Las denuncias por violencia de género registradas en el seno de la Policía Nacional española se han duplicado en los últimos cuatro años, pasando de 61 "casos aislados" en 2022 a 121 en 2025, según los datos confidenciales del protocolo interno de actuación contra la violencia de género, a los que ha tenido acceso El Español. Este mecanismo, aprobado en febrero de 2021 y en funcionamiento desde principios de 2022, está diseñado para "atender situaciones en las que la víctima o el agresor sean funcionarios del Cuerpo en activo". En 2023 se registraron 87 denuncias y en 2024 fueron 96, un aumento sostenido que fuentes policiales atribuyen a "una mayor concienciación social y mejora de la confianza en los mecanismos de denuncia", aunque podría deberse también a la existencia de una ingente cantidad de "casos aislados" que han sido silenciados hasta ahora, o porque han aumentado.

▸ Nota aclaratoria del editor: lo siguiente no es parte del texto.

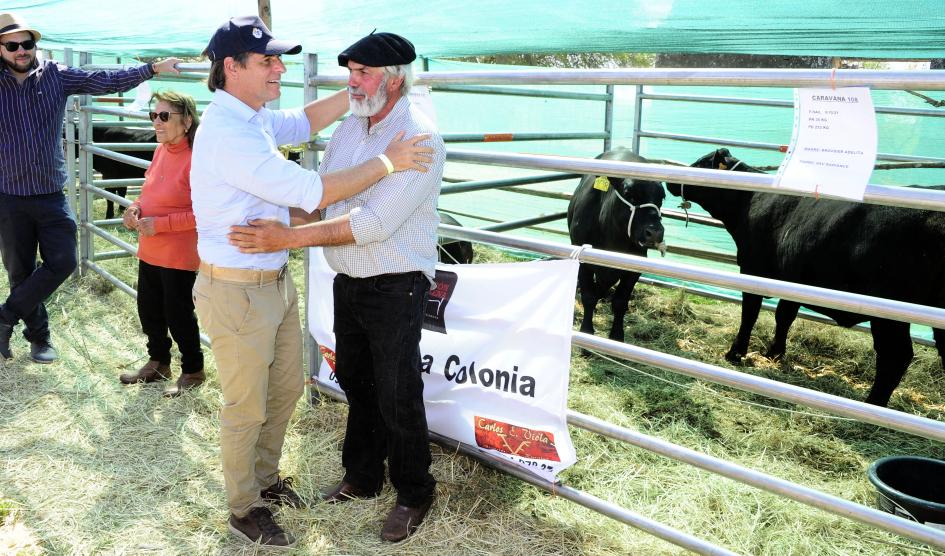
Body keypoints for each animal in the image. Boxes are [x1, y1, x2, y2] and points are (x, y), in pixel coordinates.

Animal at [568, 146, 664, 340]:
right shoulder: (583, 259)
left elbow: (620, 301)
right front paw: (587, 331)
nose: (655, 232)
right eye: (629, 194)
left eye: (662, 198)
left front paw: (617, 335)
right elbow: (589, 296)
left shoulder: (635, 267)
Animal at [664, 148, 944, 406]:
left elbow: (750, 314)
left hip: (888, 312)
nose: (670, 181)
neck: (749, 200)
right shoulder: (794, 279)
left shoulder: (753, 270)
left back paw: (873, 405)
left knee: (896, 355)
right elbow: (784, 315)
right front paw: (775, 352)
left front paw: (736, 352)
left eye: (700, 163)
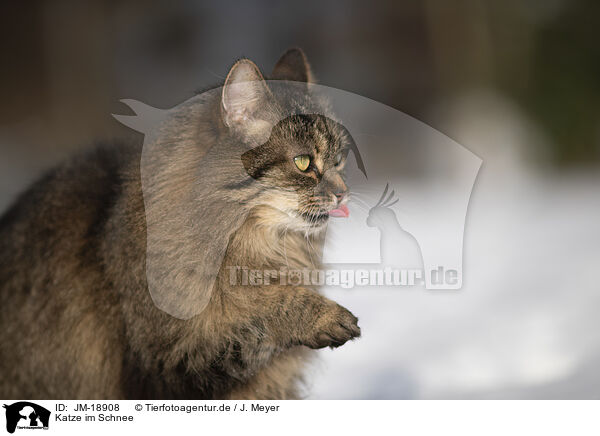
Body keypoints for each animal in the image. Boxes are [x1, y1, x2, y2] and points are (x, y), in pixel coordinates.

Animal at [0, 49, 360, 400]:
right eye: (303, 162)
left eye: (339, 161)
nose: (343, 193)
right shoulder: (172, 362)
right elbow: (261, 314)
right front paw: (324, 317)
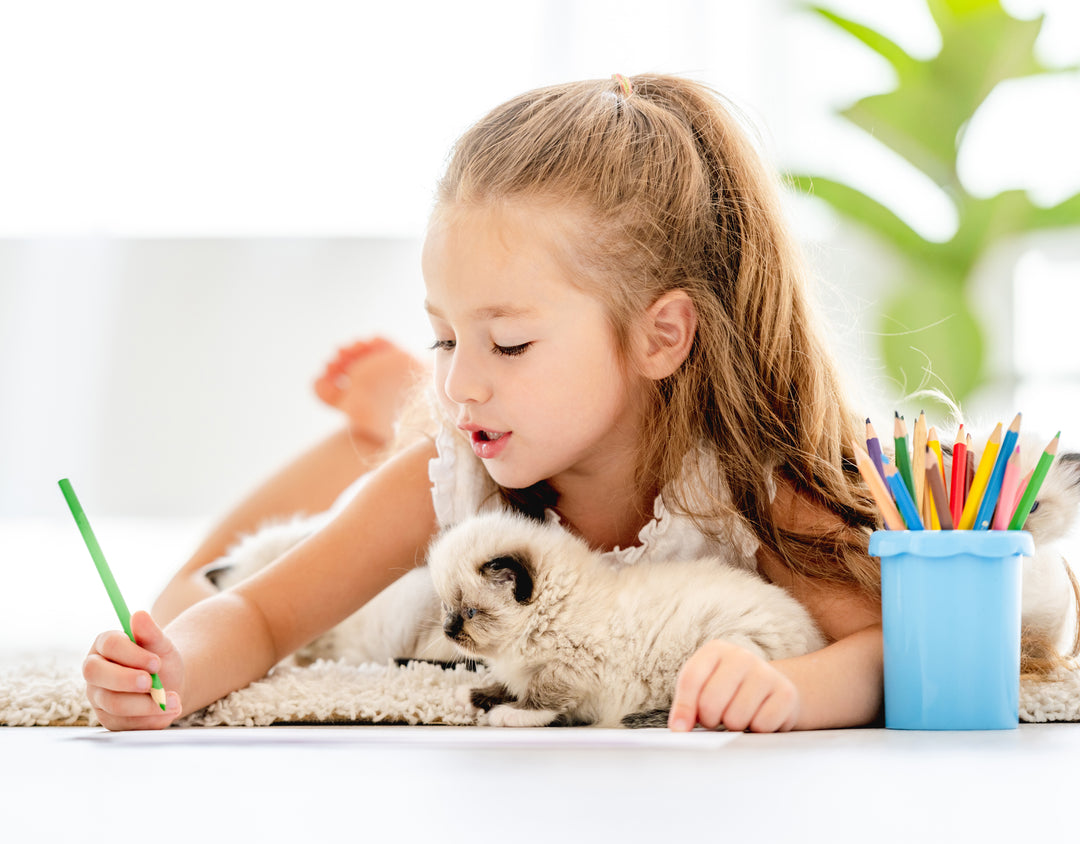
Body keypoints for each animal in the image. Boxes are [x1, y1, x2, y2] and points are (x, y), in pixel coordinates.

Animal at [425, 510, 820, 726]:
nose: (447, 630)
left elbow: (542, 697)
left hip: (724, 648)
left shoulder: (572, 667)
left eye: (471, 613)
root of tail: (815, 637)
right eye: (446, 608)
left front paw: (510, 714)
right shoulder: (523, 669)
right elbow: (504, 685)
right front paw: (469, 694)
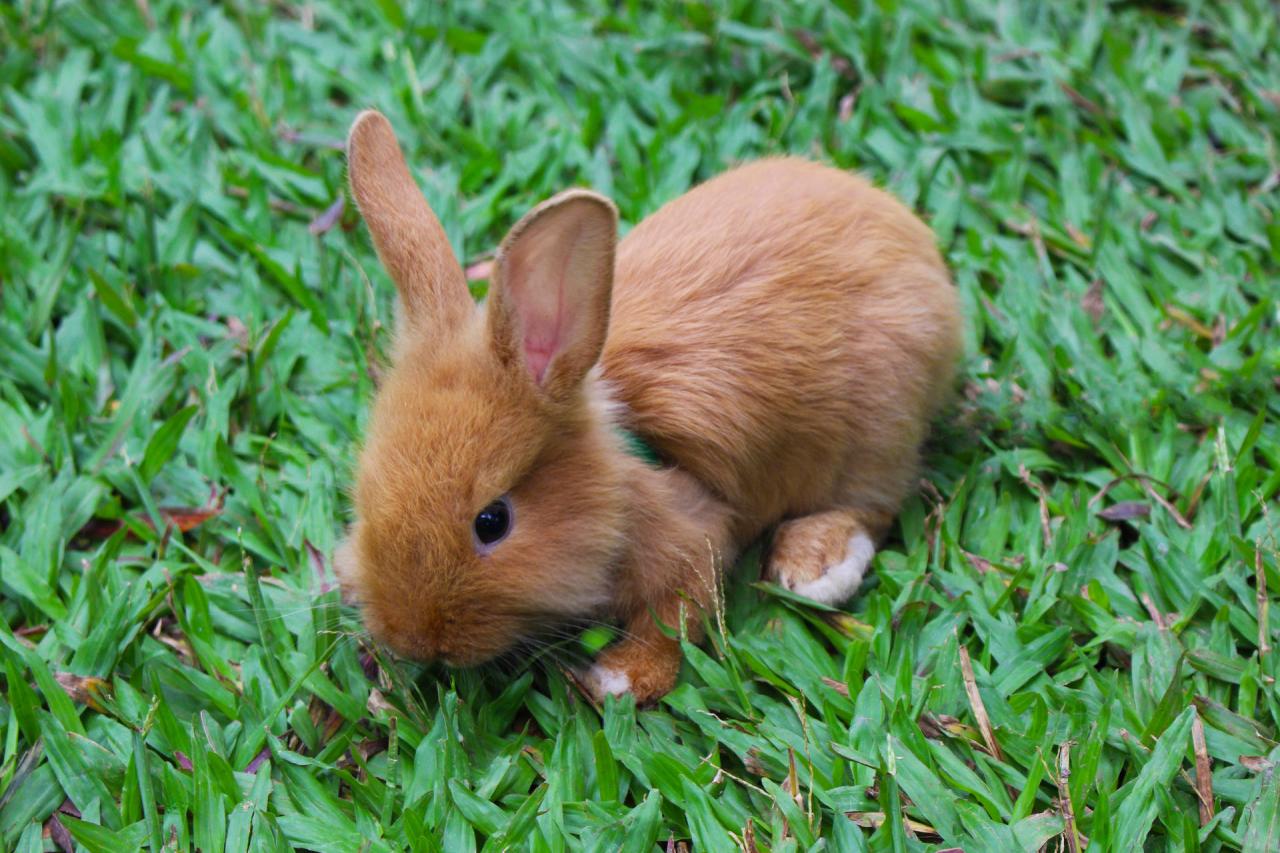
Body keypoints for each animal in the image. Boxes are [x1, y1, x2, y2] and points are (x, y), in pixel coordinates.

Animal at [334, 110, 962, 704]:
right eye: (364, 491)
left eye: (493, 522)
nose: (411, 639)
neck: (619, 475)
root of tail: (916, 245)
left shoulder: (694, 540)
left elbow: (673, 619)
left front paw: (618, 680)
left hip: (875, 429)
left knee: (872, 502)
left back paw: (814, 567)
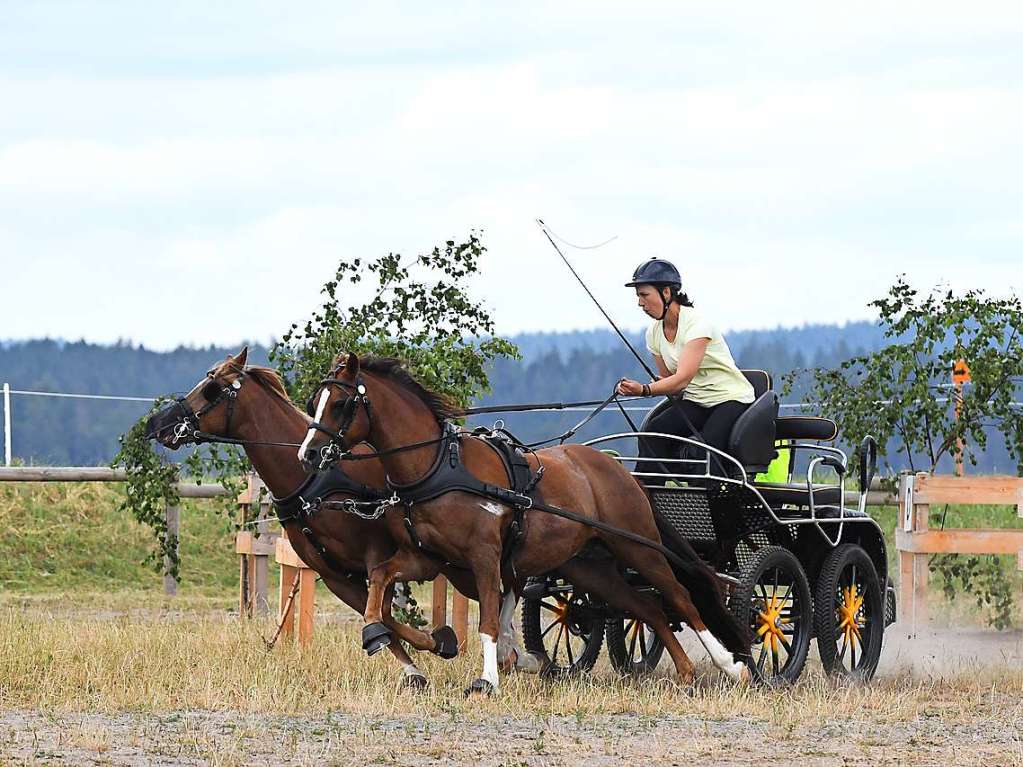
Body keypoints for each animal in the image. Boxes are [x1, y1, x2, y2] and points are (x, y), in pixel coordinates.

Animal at [146, 347, 544, 691]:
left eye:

Todo este período coincide con el mandato de José Ángel González como director adjunto operativo (DAO), máximo responsable policial ahora acusado de violar a una inspectora en una vivienda del Ministerio del Interior. González tenía entre sus funciones "velar por la correcta coordinación operativa y el funcionamiento interno de los distintos servicios policiales", incluidos los protocolos de "protección a las víctimas". Su presunta víctima, sin embargo, no utilizó este cauce interno y se querelló directamente ante el Juzgado de Violencia sobre la Mujer número 8 de Madrid, que ha citado a declarar al ex DAO el próximo 17 de marzo. Ahora más mujeres policía contactan con el abogado de la denunciante y cunde el pánico en los chats de mandos, que temen que "se airee toda la mierda".

"El caso de la inspectora de Policía que acude a un punto violeta y no a sus compañeros nos demuestra que, al menos para este tipo de casos, ni las policías confían en la Policía", escribía Anibal Malvar el pasado sábado en una columna de Público. Los sucesos posteriores ayudan a imaginar por qué: la identidad de la denunciante del exjefe de la Policía se filtró en chats del cuerpo cuando se publicó la denuncia.

El "protocolo" establece medidas teóricas como "la retirada cautelar del arma al agente denunciado", "la prohibición de acceder a las bases de datos que puedan facilitar la localización de la víctima" y "la activación de sistemas de alerta", enunciados sobre el papel que dejan interrogantes en casos concretos, donde policías han matado, agredido y amenazado a sus parejas con su arma reglamentaria, mientras otros han llegado a utilizar las bases de datos, el sistema VioGén o dispositivos GPS para perseguir a las víctimas o manipular información comprometida sobre familiares presuntamente implicados en casos de violencia machista, como en el caso Granada (Andalucía) y Bilbo (Bizkaia, Euskal Herria). También contempla el cambio de unidad para los investigados que trabajen en servicios sensibles como la UFAM o la UCRIF. Para la víctima, ofrece "asistencia psicológica", reducción de jornada o excedencia sin necesidad de cumplir plazos mínimos. En Catalunya, condenaron a un mando de los Mossos por acosar a una agente que pidió reducción de jornada por maternidad. En el caso de la inspectora que ha denunciado a González, la investigación apunta a que el comisario Óscar San Juan, mano derecha del ex DAO, habría intentado comprar su silencio ofreciéndole el destino que quisiera, según consta en la querella.

Mientras Interior ha abierto un procedimiento para determinar si San Juan implicó a más agentes en esa maniobra, los datos reflejan una realidad incómoda: las denuncias internas aumentan, las cifras totales oficiales de violencia machista y abusos sexuales cometidos por agentes brillan por su ausencia y los altos cargos implicados en los casos más graves siguen gozando de impunidad hasta que la presión judicial los aparta, con una jubilación con sobresueldos vitalicios por sus medallas, gracias a una ley franquista vigente. La Policía, que dice ser "garante de la protección a las víctimas", se ve sacudida por escándalos que evidencia un problema específico de violencia machista en sus filas.

Dos veranos consecutivos con al menos el 15% de víctimas mortales de violencia machista asesinadas por policías o ex policías

En 2023 y 2024, en los dos años consecutivos, al menos el 15% de los asesinatos machistas de verano fueron cometidos por agentes o ex agentes de las Fuerzas y Cuerpos de Seguridad del Estado, que representan el 0,3% de la población del Estado español. Los datos fueron extraídos a partir de la recopilación de casos concretos que aparecieron en prensa.